For each processing activity, document:

1. **Processing activity name and RoPA reference**: Link to the Art. 30 record.
2. **Selected lawful basis**: Cite the specific Art. 6(1) paragraph.
3. **Rationale**: Explain why this basis was selected and why alternatives were rejected.
4. **Necessity analysis**: Demonstrate why the processing is necessary for the stated basis (not merely useful).
5. **Supporting evidence**: Reference the specific law (for legal obligation), contract (for contract performance), LIA (for legitimate interest), or consent mechanism (for consent).
6. **Special category data**: If Art. 9 data is involved, identify the additional Art. 9(2) condition.
7. **Criminal offence data**: If Art. 10 data is involved, confirm the specific authorisation in EU/Member State law.
8. **Review date**: Set the next review date (recommended: annually or upon material change).

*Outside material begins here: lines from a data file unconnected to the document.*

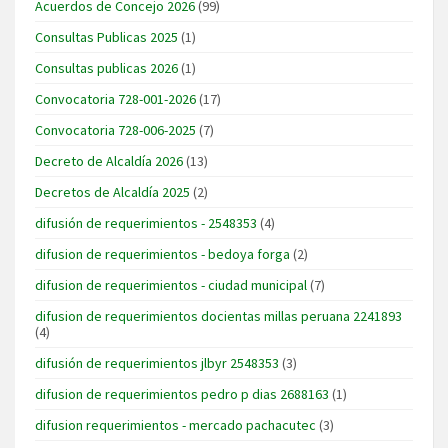
Acuerdos de Concejo 2026
(99)
Consultas Publicas 2025
(1)
Consultas publicas 2026
(1)
Convocatoria 728-001-2026
(17)
Convocatoria 728-006-2025
(7)
Decreto de Alcaldía 2026
(13)
Decretos de Alcaldía 2025
(2)
difusión de requerimientos - 2548353
(4)
difusion de requerimientos - bedoya forga
(2)
difusion de requerimientos - ciudad municipal
(7)
difusion de requerimientos docientas millas peruana 2241893
(4)
difusión de requerimientos jlbyr 2548353
(3)
difusion de requerimientos pedro p dias 2688163
(1)
difusion requerimientos - mercado pachacutec
(3)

## Common Assessment Errors

1. **Defaulting to consent**: Using consent when another basis is more appropriate, creating unnecessary withdrawal risk.
2. **Stretching contract performance**: Claiming processing is necessary for a contract when it is merely beneficial (e.g., profiling for cross-selling is not necessary to fulfil a purchase order).
3. **Citing non-existent legal obligations**: Referencing industry standards or contractual requirements as "legal obligations" when they do not constitute EU or Member State law.
4. **Ignoring the necessity test**: Selecting a basis without demonstrating that the specific processing is necessary (not just the purpose).
5. **Switching bases post-hoc**: Changing the lawful basis after processing has begun when the original basis fails, without valid justification.
6. **Overlooking power imbalances**: Relying on employee consent for workplace processing where genuine free choice is absent.

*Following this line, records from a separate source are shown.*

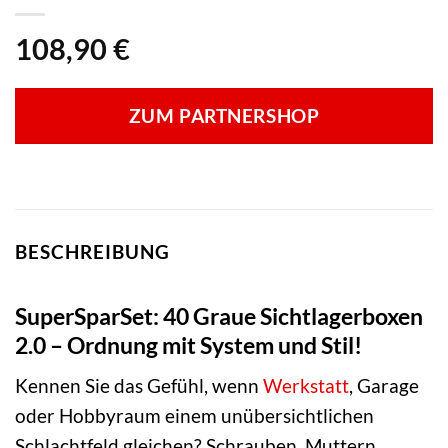
108,90
€
ZUM PARTNERSHOP
BESCHREIBUNG
SuperSparSet: 40 Graue Sichtlagerboxen
2.0 – Ordnung mit System und Stil!
Kennen Sie das Gefühl, wenn
Werkstatt
, Garage
oder Hobbyraum einem unübersichtlichen
Schlachtfeld gleichen? Schrauben, Muttern,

## Integration with Other GDPR Requirements

- **Transparency (Art. 13/14)**: The lawful basis must be communicated to data subjects in the privacy notice.
- **Data subject rights**: The lawful basis determines which rights are available (e.g., right to erasure is limited where legal obligation applies; right to data portability only applies to consent and contract).
- **RoPA (Art. 30)**: The lawful basis should be recorded alongside each processing activity.
- **DPIA (Art. 35)**: High-risk processing may require a DPIA regardless of which lawful basis is selected.